A reformist case could accommodate and make use of these considerations, but Schneider's abolitionism does not and cannot. Some of Schneider's accusations, moreover, are straightforwardly ill-founded. Markingson's death, for example, shows the need for more and better IRB input, not less. For sure, IRBs cannot easily be shown to do good, and no one speaks out when IRBs make sensible and efficient suggestions, and no one can say much about disasters that didn't happen. More importantly, though we may laugh at a back-of-the-envelope study about children's TV characters requiring a lot of prep work, the idea that children are vulnerable and that any research involving them should minimize cohort size while maintaining statistical significance seems admirable. Maybe this particular study should have been treated as an exception—but then, isn't it better to have IRBs rather than researchers deciding on what is exceptional?

Most importantly, IRB scrutiny is not censorship. There's no complex argument needed here. It's perplexing, too, that one of the quotations used in Schneider's book to make the assertion that the function of IRBs is "offensive ... to the values protected by the First Amendment [and] a free society" actually comes from Watchtower v. Stratton, a case concerning door-to-door proselytization by Jehovah's Witnesses. Unless one thinks (implausibly) that preaching and research are effectively the same thing, much more would have to be done to show that the point translates. As it stands, it looks as though Schneider has resorted to irrelevant sources to make his case—and it's hard to resist the worry that the lack of a clear reference might have been intended to obscure that irrelevance.
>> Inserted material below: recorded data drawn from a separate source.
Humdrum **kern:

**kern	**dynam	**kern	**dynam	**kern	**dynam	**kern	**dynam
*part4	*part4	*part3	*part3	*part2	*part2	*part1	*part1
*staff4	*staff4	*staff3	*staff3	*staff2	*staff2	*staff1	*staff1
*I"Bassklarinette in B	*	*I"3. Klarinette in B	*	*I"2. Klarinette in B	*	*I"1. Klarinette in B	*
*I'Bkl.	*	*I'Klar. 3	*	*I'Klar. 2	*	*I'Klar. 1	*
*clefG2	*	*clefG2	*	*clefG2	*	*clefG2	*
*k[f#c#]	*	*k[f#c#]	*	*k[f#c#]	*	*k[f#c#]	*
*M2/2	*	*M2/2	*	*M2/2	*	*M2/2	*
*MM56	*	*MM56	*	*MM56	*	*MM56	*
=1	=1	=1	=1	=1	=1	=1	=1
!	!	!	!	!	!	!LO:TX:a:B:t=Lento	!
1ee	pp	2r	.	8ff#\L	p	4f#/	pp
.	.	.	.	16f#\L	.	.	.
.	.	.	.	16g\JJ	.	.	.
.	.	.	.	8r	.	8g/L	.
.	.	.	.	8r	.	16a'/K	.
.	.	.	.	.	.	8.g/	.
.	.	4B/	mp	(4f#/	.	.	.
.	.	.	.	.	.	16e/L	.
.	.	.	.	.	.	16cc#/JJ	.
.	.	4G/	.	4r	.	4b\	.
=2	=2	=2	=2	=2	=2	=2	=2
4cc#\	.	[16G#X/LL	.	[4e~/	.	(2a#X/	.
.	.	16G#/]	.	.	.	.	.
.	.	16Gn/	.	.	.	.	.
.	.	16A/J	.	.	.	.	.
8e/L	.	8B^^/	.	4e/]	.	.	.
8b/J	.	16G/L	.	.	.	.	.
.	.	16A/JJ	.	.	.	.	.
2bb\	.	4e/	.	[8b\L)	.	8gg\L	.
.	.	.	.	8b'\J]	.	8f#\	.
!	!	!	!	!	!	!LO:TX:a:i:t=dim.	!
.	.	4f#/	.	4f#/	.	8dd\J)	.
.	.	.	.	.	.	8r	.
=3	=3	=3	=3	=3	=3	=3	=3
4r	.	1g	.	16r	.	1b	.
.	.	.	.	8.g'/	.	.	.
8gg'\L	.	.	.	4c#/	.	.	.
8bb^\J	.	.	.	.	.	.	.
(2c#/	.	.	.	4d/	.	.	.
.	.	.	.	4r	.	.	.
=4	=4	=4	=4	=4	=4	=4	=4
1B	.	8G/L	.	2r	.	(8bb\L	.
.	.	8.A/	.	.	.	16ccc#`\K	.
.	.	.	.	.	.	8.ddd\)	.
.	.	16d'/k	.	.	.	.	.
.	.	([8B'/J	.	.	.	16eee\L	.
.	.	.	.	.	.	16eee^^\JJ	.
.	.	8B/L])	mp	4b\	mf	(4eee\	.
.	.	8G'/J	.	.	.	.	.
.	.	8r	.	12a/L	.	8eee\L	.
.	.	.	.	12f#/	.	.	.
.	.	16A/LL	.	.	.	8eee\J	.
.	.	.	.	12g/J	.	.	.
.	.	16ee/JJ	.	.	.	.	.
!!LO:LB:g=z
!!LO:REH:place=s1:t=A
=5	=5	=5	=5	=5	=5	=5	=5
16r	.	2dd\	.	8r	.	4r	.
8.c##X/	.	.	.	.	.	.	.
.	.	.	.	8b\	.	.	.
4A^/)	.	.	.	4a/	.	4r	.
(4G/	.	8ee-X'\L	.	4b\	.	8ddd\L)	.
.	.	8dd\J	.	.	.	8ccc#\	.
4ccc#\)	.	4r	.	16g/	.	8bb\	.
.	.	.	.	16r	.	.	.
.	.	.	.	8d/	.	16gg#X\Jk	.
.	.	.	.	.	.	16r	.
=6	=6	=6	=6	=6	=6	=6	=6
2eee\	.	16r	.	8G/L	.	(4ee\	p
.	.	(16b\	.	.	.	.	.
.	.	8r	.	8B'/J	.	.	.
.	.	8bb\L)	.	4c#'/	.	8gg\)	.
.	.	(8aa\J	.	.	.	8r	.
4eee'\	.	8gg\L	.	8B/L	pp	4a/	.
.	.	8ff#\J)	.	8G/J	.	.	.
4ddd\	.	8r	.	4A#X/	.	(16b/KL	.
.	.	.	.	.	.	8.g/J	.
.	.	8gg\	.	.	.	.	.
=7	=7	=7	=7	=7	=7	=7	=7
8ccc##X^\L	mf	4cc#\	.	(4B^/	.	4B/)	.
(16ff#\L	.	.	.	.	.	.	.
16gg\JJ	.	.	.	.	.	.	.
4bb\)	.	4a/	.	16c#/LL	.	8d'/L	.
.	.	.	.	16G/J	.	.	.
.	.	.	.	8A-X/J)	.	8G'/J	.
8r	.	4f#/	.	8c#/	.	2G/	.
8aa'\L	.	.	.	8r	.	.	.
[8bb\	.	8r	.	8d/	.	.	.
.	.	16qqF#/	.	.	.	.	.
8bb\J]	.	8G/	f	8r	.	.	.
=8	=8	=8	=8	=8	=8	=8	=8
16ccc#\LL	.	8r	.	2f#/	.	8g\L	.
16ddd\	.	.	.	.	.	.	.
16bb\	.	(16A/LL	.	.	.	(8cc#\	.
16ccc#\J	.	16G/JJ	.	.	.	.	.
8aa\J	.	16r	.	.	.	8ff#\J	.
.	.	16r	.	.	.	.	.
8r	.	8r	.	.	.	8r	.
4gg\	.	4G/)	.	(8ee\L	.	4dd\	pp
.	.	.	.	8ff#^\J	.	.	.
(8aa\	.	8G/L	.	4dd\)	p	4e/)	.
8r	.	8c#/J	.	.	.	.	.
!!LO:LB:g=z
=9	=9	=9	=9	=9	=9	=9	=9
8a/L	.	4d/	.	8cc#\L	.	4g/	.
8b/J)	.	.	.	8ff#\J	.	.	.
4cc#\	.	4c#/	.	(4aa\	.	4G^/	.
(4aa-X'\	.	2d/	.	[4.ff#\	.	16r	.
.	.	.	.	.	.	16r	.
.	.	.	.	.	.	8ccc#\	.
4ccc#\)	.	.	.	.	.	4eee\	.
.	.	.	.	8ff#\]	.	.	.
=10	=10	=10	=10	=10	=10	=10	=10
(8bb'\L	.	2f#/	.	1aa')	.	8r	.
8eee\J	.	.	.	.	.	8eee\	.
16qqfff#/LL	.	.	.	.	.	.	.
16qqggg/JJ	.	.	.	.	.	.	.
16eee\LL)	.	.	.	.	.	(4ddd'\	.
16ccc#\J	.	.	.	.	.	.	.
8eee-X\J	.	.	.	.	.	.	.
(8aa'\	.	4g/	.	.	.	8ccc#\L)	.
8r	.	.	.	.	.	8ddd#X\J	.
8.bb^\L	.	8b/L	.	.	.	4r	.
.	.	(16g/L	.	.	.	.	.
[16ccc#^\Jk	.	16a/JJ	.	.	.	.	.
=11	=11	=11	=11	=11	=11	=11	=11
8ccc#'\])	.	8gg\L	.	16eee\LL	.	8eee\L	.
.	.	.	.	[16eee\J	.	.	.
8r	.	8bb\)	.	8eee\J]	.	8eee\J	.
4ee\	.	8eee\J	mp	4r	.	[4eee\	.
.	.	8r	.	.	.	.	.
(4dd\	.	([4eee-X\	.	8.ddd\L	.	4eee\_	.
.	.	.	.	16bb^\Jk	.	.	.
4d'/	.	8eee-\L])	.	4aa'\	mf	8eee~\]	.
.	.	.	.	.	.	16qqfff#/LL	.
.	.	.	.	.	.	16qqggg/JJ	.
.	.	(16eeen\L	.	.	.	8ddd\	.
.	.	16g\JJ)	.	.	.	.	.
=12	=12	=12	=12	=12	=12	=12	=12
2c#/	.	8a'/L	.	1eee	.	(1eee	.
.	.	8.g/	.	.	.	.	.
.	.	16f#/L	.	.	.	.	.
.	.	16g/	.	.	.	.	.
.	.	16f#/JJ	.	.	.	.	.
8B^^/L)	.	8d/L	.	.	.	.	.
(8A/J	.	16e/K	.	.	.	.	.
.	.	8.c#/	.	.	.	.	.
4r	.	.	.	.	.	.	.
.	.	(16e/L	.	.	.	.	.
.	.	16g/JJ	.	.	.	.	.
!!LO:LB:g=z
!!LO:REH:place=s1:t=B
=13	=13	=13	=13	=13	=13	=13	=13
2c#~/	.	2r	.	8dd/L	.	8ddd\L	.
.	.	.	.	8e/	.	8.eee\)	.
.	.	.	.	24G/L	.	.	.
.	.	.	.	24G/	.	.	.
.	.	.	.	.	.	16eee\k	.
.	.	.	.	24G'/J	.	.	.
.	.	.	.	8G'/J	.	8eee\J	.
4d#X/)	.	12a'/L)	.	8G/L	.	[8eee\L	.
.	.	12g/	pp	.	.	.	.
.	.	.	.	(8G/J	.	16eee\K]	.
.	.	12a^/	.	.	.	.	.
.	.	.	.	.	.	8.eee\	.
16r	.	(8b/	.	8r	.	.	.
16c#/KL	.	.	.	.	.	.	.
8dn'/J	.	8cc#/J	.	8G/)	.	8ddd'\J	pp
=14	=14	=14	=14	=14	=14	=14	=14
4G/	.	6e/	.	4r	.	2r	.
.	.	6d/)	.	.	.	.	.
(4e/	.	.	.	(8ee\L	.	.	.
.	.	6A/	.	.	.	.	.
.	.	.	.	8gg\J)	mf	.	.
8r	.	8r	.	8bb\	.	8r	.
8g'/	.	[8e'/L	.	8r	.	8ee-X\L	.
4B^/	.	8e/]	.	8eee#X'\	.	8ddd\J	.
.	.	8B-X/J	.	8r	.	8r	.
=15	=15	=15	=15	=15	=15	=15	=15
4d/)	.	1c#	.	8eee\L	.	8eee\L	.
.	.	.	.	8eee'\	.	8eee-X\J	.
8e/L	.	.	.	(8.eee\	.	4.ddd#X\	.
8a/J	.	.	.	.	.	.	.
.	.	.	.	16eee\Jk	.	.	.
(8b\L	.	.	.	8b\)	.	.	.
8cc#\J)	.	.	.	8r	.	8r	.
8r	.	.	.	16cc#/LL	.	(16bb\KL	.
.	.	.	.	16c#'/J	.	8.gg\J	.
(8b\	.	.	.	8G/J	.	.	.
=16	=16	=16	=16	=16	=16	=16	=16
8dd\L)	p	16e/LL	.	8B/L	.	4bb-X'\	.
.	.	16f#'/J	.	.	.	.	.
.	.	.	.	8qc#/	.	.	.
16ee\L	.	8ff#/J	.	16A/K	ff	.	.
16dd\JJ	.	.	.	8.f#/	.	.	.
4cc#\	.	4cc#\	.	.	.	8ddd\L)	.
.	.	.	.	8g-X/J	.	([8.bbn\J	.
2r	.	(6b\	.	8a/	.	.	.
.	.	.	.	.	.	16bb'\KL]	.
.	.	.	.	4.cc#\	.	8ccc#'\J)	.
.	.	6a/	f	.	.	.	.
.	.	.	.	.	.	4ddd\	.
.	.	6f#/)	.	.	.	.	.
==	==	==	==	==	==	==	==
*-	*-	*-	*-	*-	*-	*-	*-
Schneider's suggested alternatives to IRBs are bizarre. He takes it as a given that research is "generally structured to minimize risk" without considering that this may be because of IRBs, not in spite of them. For him, research funders can act as ethical gatekeepers (he doesn't consider any possible conflicts of interest), and if something does go wrong, "injured subjects may sue researchers for damages" or avail themselves of criminal sanctions—which is hardly protection, and comes much too late anyway.

Schneider does himself no favors in his presentation of an already weak case. His targets are personified as "regulationists," a spooky band that seems to be composed of meddling do-gooders of whom all right-thinking people naturally disapprove. But in this, he has done nothing more than to construct an Aunt Sally, and a direct result of the prioritization of complaint over balanced argument is that the book is, sadly, often almost unreadably boring. Points are labored rather than developed, and much of the book is a parade of quotations. There are 1,084 references within this fairly short work, and the effect is dizzying rather than illuminating. Worse, many quotations are poorly or inaccurately referenced, if they're referenced at all. One passage talks about research on adolescent sexuality and on drugs for childhood asthma, with quotations about both, though no reference is provided for the former. This is confusing. Elsewhere, a comment about the role of IRBs in the gene-therapy trial that killed Jesse Gelsinger is supported by a quotation attributed to the Oxford bioethicist Julian Savulescu that is actually from a 2004 paper by Richard Saver, who gets no credit. (The quotation, incidentally, seems to say the opposite of what Schneider thinks it does.) This is a very poor show.

The Censor's Hand is likely to appeal to true believers in the abolitionist cause, but probably will not persuade anyone else. It's not obvious that those whose minds people like Schneider would need to change have the patience to finish his book.